ISAC: Training-Free Instance-to-Semantic Attention Control for Improving Multi-Instance Generation
This addresses a key limitation in generative AI for creating complex scenes with multiple objects, offering a practical improvement for applications like design and content creation.
The paper tackles the problem of text-to-image diffusion models struggling with multi-instance generation by introducing ISAC, a training-free method that resolves instance merging and omission, achieving up to 52% multi-class accuracy and 83% multi-instance accuracy.

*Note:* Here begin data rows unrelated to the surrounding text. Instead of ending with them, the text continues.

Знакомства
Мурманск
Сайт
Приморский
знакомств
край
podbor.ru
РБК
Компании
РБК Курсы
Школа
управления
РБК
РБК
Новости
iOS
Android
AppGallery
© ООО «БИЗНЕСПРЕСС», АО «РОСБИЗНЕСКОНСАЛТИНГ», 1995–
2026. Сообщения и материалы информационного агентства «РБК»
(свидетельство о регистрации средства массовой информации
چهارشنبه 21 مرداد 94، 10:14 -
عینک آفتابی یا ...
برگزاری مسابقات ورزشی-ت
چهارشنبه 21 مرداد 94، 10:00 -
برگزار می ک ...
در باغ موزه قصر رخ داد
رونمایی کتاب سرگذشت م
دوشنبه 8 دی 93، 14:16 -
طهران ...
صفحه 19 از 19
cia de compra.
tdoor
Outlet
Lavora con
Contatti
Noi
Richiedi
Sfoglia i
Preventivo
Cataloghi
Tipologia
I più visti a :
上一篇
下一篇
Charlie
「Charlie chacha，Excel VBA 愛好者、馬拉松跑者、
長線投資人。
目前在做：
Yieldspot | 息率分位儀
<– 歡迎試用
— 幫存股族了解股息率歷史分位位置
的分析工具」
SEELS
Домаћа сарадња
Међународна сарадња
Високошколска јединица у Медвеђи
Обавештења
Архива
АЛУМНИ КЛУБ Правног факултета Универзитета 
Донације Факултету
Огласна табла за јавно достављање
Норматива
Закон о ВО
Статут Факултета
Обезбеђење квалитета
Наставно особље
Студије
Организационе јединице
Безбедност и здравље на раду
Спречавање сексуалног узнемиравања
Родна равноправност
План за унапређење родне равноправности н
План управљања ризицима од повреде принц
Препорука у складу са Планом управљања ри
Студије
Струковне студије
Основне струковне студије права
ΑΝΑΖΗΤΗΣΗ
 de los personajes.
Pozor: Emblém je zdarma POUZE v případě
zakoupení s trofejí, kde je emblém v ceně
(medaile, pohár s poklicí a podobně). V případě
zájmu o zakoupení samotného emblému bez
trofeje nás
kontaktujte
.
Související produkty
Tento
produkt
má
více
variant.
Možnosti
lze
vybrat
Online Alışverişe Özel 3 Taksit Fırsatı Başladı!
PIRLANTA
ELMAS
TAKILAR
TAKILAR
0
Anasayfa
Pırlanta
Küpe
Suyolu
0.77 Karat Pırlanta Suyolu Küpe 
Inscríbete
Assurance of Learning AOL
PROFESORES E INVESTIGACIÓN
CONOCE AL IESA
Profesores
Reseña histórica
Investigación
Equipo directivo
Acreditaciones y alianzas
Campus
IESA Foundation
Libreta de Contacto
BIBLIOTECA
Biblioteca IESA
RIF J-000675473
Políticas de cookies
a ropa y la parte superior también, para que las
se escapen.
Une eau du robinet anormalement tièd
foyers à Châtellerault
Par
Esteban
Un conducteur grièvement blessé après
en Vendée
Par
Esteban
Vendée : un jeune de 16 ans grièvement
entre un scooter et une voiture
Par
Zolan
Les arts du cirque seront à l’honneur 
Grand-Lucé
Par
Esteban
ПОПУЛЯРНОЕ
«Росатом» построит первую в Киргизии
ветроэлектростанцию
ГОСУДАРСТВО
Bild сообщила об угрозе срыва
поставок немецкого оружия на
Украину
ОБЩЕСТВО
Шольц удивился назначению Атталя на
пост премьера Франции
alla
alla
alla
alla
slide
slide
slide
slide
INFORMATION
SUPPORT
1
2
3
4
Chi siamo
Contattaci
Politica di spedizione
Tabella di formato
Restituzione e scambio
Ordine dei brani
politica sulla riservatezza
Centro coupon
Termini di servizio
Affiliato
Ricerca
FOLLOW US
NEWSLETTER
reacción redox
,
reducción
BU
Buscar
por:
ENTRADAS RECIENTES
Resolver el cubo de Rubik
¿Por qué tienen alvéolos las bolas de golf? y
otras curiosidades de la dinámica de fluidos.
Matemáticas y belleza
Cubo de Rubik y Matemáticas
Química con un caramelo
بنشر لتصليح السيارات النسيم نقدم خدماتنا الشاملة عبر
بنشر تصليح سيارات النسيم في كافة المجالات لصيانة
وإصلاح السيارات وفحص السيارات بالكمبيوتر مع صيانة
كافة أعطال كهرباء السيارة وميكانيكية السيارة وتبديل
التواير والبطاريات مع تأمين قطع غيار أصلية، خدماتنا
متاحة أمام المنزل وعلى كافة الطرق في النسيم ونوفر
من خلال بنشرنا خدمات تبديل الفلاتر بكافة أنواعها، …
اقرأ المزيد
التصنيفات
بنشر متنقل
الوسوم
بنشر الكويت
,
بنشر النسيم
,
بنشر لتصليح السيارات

Text-to-image diffusion models excel at generating single-instance scenes but struggle with multi-instance scenarios, often merging or omitting objects. Unlike previous training-free approaches that rely solely on semantic-level guidance without addressing instance individuation, our training-free method, Instance-to-Semantic Attention Control (ISAC), explicitly resolves incomplete instance formation and semantic entanglement through an instance-first modeling approach. This enables ISAC to effectively leverage a hierarchical, tree-structured prompt mechanism, disentangling multiple object instances and individually aligning them with their corresponding semantic labels. Without employing any external models, ISAC achieves up to 52% average multi-class accuracy and 83% average multi-instance accuracy by effectively forming disentangled instances. The code will be made available upon publication.